Not exactly. A synchronous API can also handle multiple requests. The main reason for implementing an async API is to avoid long response times. Super-long response times are generally problematic and in some environments they are limited. For example, the AWS API Gateway will fail any request that doesn't complete in less than 30 seconds.

You aren't entirely wrong, though. One of the big problems with long response times is that those requests hold server-side resources while they are waiting. If you have a lot of concurrent requests and they are all taking a long time to respond, you will, in general, need more server-side resources to handle that load than if you use an async design.

Another related reason to use async APIs is for uneven loads. If you get unpredictable bursts of activity, it can be very costly to ensure that you will have enough server-side capacity to handle them at any given moment.
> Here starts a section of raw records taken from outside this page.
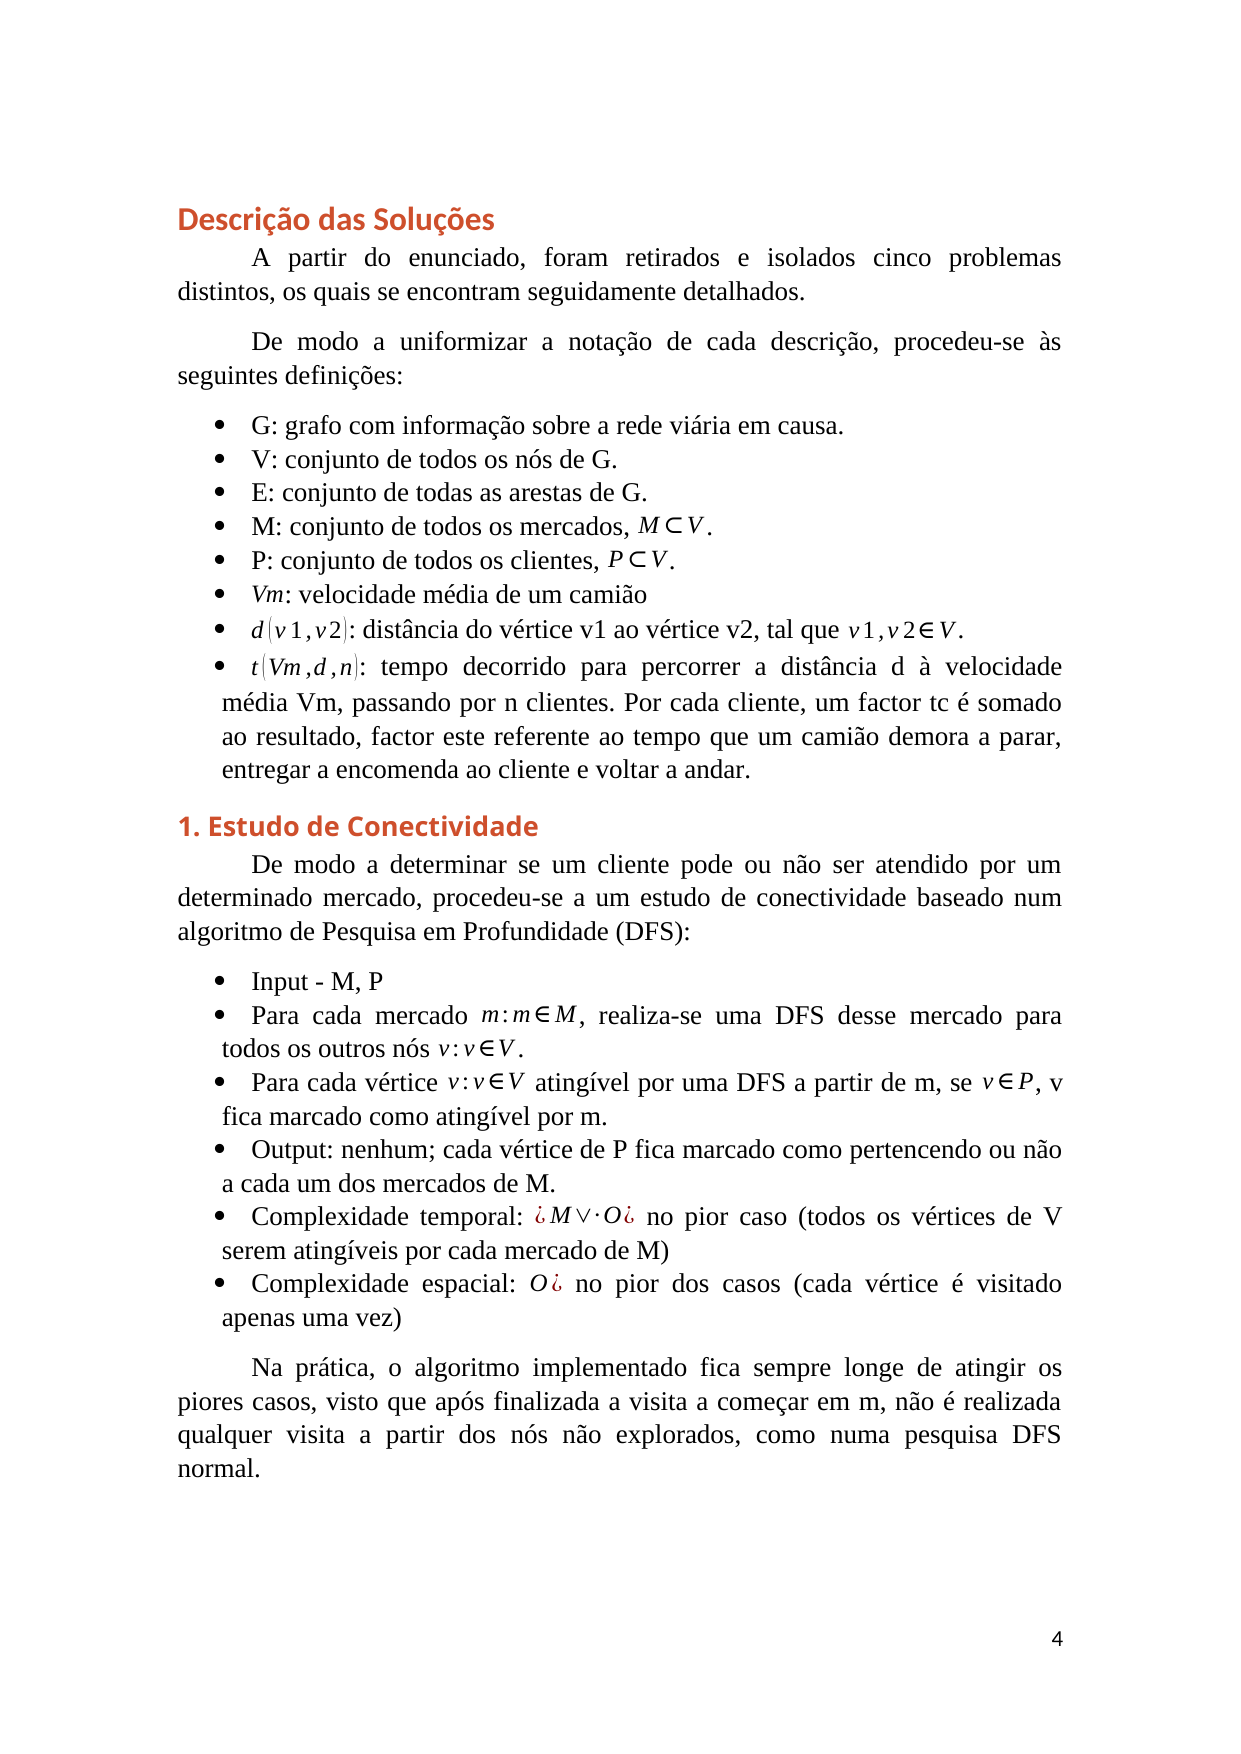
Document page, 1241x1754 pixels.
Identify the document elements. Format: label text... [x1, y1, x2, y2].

text Na prática, o algoritmo implementado fica sempre longe de atingir os piores casos, visto que após finalizada a visita a começar em m, não é realizada qualquer visita a partir dos nós não explorados, como numa pesquisa DFS normal. [177, 1351, 1063, 1483]
list M: conjunto de todos os mercados, . [215, 510, 1063, 542]
list Input - M, P [215, 965, 1063, 996]
list E: conjunto de todas as arestas de G. [215, 477, 1063, 508]
text De modo a determinar se um cliente pode ou não ser atendido por um determinado mercado, procedeu-se a um estudo de conectividade baseado num algoritmo de Pesquisa em Profundidade (DFS): [177, 848, 1063, 946]
list Complexidade temporal: no pior caso (todos os vértices de V serem atingíveis por cada mercado de M) [215, 1200, 1063, 1265]
subtitle 1. Estudo de Conectividade [177, 808, 1063, 845]
list V: conjunto de todos os nós de G. [215, 443, 1063, 474]
list : tempo decorrido para percorrer a distância d à velocidade média Vm, passando por n clientes. Por cada cliente, um factor tc é somado ao resultado, factor este referente ao tempo que um camião demora a parar, entregar a encomenda ao cliente e voltar a andar. [215, 650, 1063, 785]
text De modo a uniformizar a notação de cada descrição, procedeu-se às seguintes definições: [177, 325, 1063, 390]
list : velocidade média de um camião [215, 578, 1063, 611]
list Complexidade espacial: no pior dos casos (cada vértice é visitado apenas uma vez) [215, 1267, 1063, 1332]
list Para cada mercado , realiza-se uma DFS desse mercado para todos os outros nós . [215, 999, 1063, 1063]
text A partir do enunciado, foram retirados e isolados cinco problemas distintos, os quais se encontram seguidamente detalhados. [177, 242, 1063, 306]
subtitle Descrição das Soluções [177, 198, 1063, 238]
list G: grafo com informação sobre a rede viária em causa. [215, 409, 1063, 440]
list Output: nenhum; cada vértice de P fica marcado como pertencendo ou não a cada um dos mercados de M. [215, 1133, 1063, 1198]
list : distância do vértice v1 ao vértice v2, tal que . [215, 613, 1063, 647]
list P: conjunto de todos os clientes, . [215, 544, 1063, 575]
list Para cada vértice atingível por uma DFS a partir de m, se , v fica marcado como atingível por m. [215, 1066, 1063, 1131]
So even if, under normal load, you respond quickly, you could end up swamped during the heavy period. An async design allows you to buffer requests and (eventually) process them successfully when volume exceeds throughput for some limited period and then returns to normal.

An hour is a really long time for an HTTP call to take. There are many things that can happen in such a timespan. The client could crash or otherwise disconnect, for example. Making this async is a reasonable thing to do. I would add a GET status URL as mentioned in user470365's answer. This is a widely-used approach. You might also want to consider the redirect response as well depending on your situation. It's not strictly necessary, though. You can return a URI in the 202 response content, as an alternative.